When morning comes, you have already forgotten it,
when evening comes you begin again.
This text is sung by the solo soprano. The instruments contrapunctuate every syllable or letter and form a pointillistic texture of sound which is unusually light and delicate, and from which now and then percussion and all possible kinds of discrete effects ring out. The surprising outcome of keeping the music to a minimum, is a kind of verbal alchemy, bringing forth remarkable utterings made up of the unusual vocabulary of piano and strings and the sounds brought forth by the voice. Further excerpts of the poetical text are to be found after the final pages of the piece. They may well have inspired the composer originally but they are not meant to be heard by the listener and may simply act as a guide to the exponent.
The second fragment from "Torso" - "Quartina III" - illustrates a typical Florentine association of ideas - that of the olive tree and the moon:
Lungo piove l'ulivo
fitti nodi di luna.
In translation:
For long the olive tree rains
the heavy nodes of the moon.
The relationship between the voice and the quartet - which still remains - is no less complex than in the first piece. But the instruments are more sharply separated, and the way in which they develop gives rise to a special annotation on the two pages of the musical text. The vocal part, with its intervals jumping to the extremities of the register, with its groups of melodical suggestions, its unusual structures of equal density and its dramatic interruptions, is reminiscent of the global, sophistic treatment of the voice in Chinese opera.
In the third fragment, "Atto" (Act), the string quartet is left to its own devices. There follows a kind of "instrumental liquidation" in the course of which the four stringed instruments play the sum total of what they had to play in "Torso". They commence simultaneously, but continue independently of each other until the material has been exhausted. In the score, the relevant poetical quotations from Braibanti are to be found in the margin.
The fourth and final fragment follows immediately. It is the one with which "Torso" concludes and that to which the suite owes its title, on account of the single verse which is set to music: "Il nudo violente dolce essenziale corpolinguaggio dell'intuito vitale" ("The violently gentle naked one, essential body-language of vital intuition").
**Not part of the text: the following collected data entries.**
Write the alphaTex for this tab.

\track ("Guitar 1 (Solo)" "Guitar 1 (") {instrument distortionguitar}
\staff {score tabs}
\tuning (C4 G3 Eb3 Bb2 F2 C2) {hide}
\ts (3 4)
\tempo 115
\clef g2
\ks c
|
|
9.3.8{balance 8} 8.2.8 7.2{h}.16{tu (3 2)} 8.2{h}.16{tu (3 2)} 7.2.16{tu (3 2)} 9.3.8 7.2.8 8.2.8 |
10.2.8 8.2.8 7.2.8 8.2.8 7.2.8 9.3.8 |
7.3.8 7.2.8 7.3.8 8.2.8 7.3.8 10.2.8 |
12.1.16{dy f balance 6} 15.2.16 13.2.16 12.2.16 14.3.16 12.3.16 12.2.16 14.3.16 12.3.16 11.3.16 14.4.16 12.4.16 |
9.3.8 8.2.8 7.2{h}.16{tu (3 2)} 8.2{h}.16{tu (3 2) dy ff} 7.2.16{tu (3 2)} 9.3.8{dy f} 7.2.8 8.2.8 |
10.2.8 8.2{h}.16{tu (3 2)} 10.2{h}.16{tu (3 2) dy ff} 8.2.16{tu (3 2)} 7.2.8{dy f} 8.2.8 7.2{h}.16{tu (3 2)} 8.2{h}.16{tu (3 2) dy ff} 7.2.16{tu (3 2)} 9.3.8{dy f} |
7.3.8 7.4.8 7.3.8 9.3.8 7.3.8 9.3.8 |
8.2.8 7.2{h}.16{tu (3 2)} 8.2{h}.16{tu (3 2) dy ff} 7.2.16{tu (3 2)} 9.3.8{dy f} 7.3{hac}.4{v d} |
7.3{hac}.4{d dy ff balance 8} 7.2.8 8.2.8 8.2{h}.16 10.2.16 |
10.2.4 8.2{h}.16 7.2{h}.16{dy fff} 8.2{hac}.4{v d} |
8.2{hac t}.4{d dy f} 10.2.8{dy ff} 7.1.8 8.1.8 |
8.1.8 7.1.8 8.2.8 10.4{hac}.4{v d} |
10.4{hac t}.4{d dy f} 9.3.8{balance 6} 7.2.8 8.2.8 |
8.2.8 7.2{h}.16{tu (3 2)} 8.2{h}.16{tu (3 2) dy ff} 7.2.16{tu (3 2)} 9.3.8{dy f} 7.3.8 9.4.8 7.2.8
A kind of great cadence, combining all the difficulties of reading and intonation. It is one of the most difficult and brilliantly executed pieces in contemporary music for the human voice without instrumental support.
Bussotti here adapts vocal writing in order to emphasize the underlying polyphony of the texts. He uses special articulation, hesitation, echoes and extra syllables which are produced through phonetic association. It is all borne by the same poetic impulse, without loss of comprehension. Small notes are often set at counterpoint to the main notes, producing the acoustic illusion of many interwoven lines of song. The third part of this piece gives the exponent a certain amount of choice in a large section. Depending on her temperament and possibilities, she must pick her way through overlapping areas, groups of symbols and free, but very suggestive graphic symbols. The last but one page of the score is a precise phonetic and literary analysis of the text, with similar consonants and sounds on one line, thus producing extremities of pitch and intensity.
From beginning to end, the most subtle, enchanting, but also the most conscious, musicality fuse, as do, with the same sensual elan, the spoken effects, murmurs, audible breathing, sighs, the compact masses of appogiatura, the arabesques, the extreme intervals and certain almost electronic distortions of the voice. Everything in the work has its own justification, and right till the cry at the end everything is subject to the logic of perfect, compulsive poetry, to a new vocal ethic rather than a vocal aesthetic. The score of "Il Nudo" was published in 1964 by Hermann Moeck in Celle.